* [REQUIRED TASK] Extract each line of the records below that contains the string "barcode", copying every such line in full.

BEGIN PROVIDED ENTRIES

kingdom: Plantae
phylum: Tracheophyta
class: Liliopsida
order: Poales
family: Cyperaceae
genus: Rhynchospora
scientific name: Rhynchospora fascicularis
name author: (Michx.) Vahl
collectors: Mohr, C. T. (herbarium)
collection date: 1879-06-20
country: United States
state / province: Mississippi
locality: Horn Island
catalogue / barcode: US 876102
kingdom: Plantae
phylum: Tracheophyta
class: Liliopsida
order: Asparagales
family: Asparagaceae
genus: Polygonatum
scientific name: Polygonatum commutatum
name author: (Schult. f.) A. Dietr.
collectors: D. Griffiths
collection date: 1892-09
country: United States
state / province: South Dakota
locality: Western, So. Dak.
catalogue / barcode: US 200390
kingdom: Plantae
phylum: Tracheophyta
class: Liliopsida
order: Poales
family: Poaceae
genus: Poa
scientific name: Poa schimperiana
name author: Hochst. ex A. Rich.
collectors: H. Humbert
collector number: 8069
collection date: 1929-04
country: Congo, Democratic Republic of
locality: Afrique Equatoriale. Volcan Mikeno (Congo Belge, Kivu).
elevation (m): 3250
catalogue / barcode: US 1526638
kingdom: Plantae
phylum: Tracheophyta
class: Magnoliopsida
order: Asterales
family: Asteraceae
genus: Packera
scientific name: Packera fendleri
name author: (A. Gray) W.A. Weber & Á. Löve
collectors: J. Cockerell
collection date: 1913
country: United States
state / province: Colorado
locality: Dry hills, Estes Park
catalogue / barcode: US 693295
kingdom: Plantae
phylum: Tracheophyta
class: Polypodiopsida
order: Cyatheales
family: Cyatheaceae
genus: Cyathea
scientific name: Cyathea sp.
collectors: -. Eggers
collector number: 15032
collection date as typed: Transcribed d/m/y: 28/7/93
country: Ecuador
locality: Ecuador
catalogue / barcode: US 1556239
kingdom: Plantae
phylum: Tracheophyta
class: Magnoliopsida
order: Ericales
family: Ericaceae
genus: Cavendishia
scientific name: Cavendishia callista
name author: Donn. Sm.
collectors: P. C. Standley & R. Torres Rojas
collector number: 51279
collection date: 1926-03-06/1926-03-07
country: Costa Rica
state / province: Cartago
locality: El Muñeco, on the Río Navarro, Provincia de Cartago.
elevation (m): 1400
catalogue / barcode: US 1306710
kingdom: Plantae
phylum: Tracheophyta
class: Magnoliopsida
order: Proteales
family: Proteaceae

END PROVIDED ENTRIES

* [COMPLETE OUTPUT]
catalogue / barcode: US 876102
catalogue / barcode: US 200390
catalogue / barcode: US 1526638
catalogue / barcode: US 693295
catalogue / barcode: US 1556239
catalogue / barcode: US 1306710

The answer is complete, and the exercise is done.